Why the unmarried and childless are singing the welfare state blues.
- By Alicia P.Q. Wittmeyer
Alicia P.Q. Wittmeyer is assistant managing editor for online at Foreign Policy. Her work has appeared in the Los Angeles Times, the Washington Post, and Forbes, among other places. She holds a bachelor's degree from U.C. Berkeley, and master's degrees from Peking University and the London School of Economics. The P.Q. stands for Ping-Quon.
From afar, the Nordic countries look like the promised land — except for the long winters, of course. Bestowed with wealth, good schools, universal health care, and long life spans, it’s no wonder that Denmark, Finland, Iceland, Norway, and Sweden regularly top lists of the "world’s happiest countries."
But life in the herring collective may not be all that it seems — not if you’re young and single, anyway.
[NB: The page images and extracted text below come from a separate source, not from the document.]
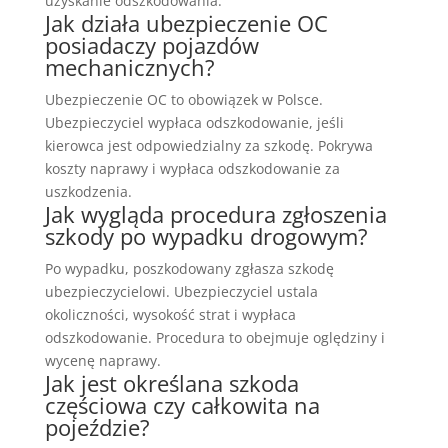
uzyskanie odszkodowania.
Jak działa ubezpieczenie OC
posiadaczy pojazdów
mechanicznych?
Ubezpieczenie OC to obowiązek w Polsce.
Ubezpieczyciel wypłaca odszkodowanie, jeśli
kierowca jest odpowiedzialny za szkodę. Pokrywa
koszty naprawy i wypłaca odszkodowanie za
uszkodzenia.
Jak wygląda procedura zgłoszenia
szkody po wypadku drogowym?
Po wypadku, poszkodowany zgłasza szkodę
ubezpieczycielowi. Ubezpieczyciel ustala
okoliczności, wysokość strat i wypłaca
odszkodowanie. Procedura to obejmuje oględziny i
wycenę naprawy.
Jak jest określana szkoda
częściowa czy całkowita na
pojeździe?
New research from sociologists Hiroshi Ono and Kristen Schultz Lee argues that the picture of glowing Scandinavian satisfaction obscures a more nuanced reality: a set of subtle trade-offs in these welfare states that favor families over the single and childless. The Nordic model, the authors argue, not only redistributes wealth — it also redistributes happiness.
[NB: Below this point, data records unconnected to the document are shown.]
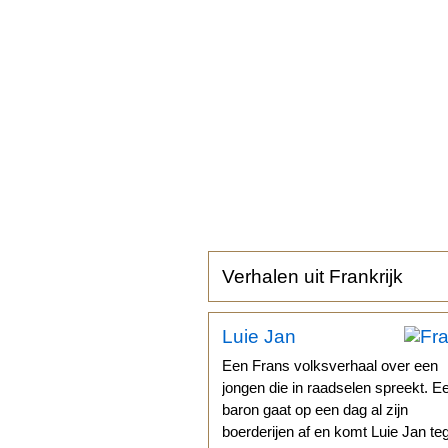
Verhalen uit Frankrijk
Luie Jan
Een Frans volksverhaal over een
jongen die in raadselen spreekt. E
baron gaat op een dag al zijn
boerderijen af en komt Luie Jan te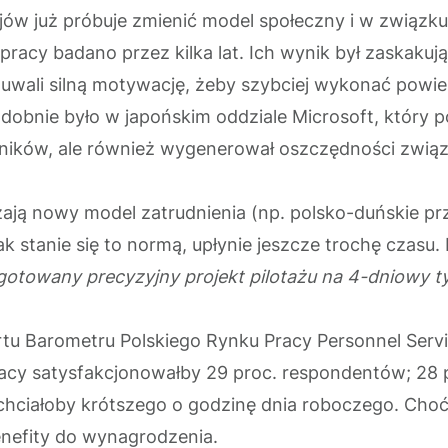
ajów już próbuje zmienić model społeczny i w związku
su pracy badano przez kilka lat. Ich wynik był zaskaku
ali silną motywację, żeby szybciej wykonać powie
obnie było w japońskim oddziale Microsoft, który po
ków, ale również wygenerował oszczędności związa
żają nowy model zatrudnienia (np. polsko-duńskie p
stanie się to normą, upłynie jeszcze trochę czasu. 
otowany precyzyjny projekt pilotażu na 4-dniowy t
ortu Barometru Polskiego Rynku Pracy Personnel Serv
racy satysfakcjonowałby 29 proc. respondentów; 28
chciałoby krótszego o godzinę dnia roboczego. Choć
nefity do wynagrodzenia.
The study’s authors looked at 2002 data from 29 countries, collected by the International Social Survey Program, in which respondents reported their demographic characteristics as well as their levels of happiness. Unsurprisingly, the happiness gap between rich and poor is smaller in countries that spend heavily on welfare programs. But Ono and Lee also found that the happiness gap between married and unmarried people is larger in countries with high public-welfare spending. Being single in, say, Sweden is more of a downer; while women with children, in particular, see a significant happiness boost. The authors argue that this is because states spend lavishly on pro-family policies like generous parental leave and subsidized, high-quality day care, while single people (who also pay high taxes) receive the least in return.
It could be that states with pro-family policies might have extra-strong societal attachments to the idea of family. So those people who haven’t yet formed families of their own could be unhappy for reasons other than paying taxes through the nose. Yet the research is a reminder that it’s worth digging a little deeper into a country’s aggregate happiness. With every policy, there are winners and losers — even in a welfare state nirvana.